PAGE EXTRACT ▸
********************
Suddenly, it feels like autumn in New York.
Warm weather is predicted to return this weekend, and I’m sure it will, as the seasons have yet to shift, but the cool weather and gray days have brought a bit of melancholy to my mind and spirit. As much as I enjoy the changing seasons, I’m finding myself feeling sad at the thought of winter, though I know it’s still far away.
August always does this, always arrives heavy with a feeling of endings and evolutions. In August, there’s a kind of pressure I feel to have things figured out, much like when I was a child and wanted to transform myself before returning to school after the summer break. I want to be everything I’ve always dreamed of, right now and altogether, and sometimes in these sad late summer days, I forget that there is no arrival to healing, to existing, to change. We only ever keep unfolding.
********************
PROVIDED MATERIAL ▸

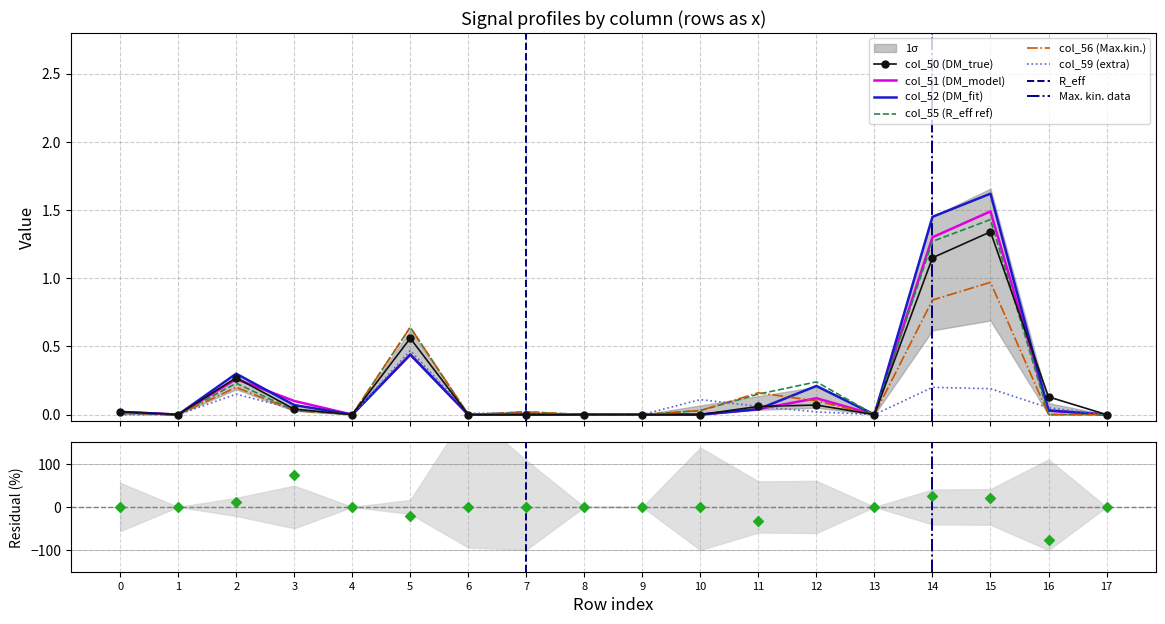

At which category is the sum across all series the highest?

15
********************
EXERCISE SET ▸
1. Rewrite the late-summer essay starting at "Suddenly, it feels" and ending at "still far away.", changing "weather" to "air".
2. In the late-summer essay, which month always arrives heavy with a feeling of endings and evolutions?
3. According to the late-summer essay, why is the writer sure that warm weather will return this weekend?
Work only from the late-summer essay, not from the material.

RESULTS OF THE EXERCISE ▸
1.
Suddenly, it feels like autumn in New York.
Warm air is predicted to return this weekend, and I’m sure it will, as the seasons have yet to shift, but the cool air and gray days have brought a bit of melancholy to my mind and spirit. As much as I enjoy the changing seasons, I’m finding myself feeling sad at the thought of winter, though I know it’s still far away.

2. August.

3. The writer is sure warm weather will return because the seasons have yet to shift.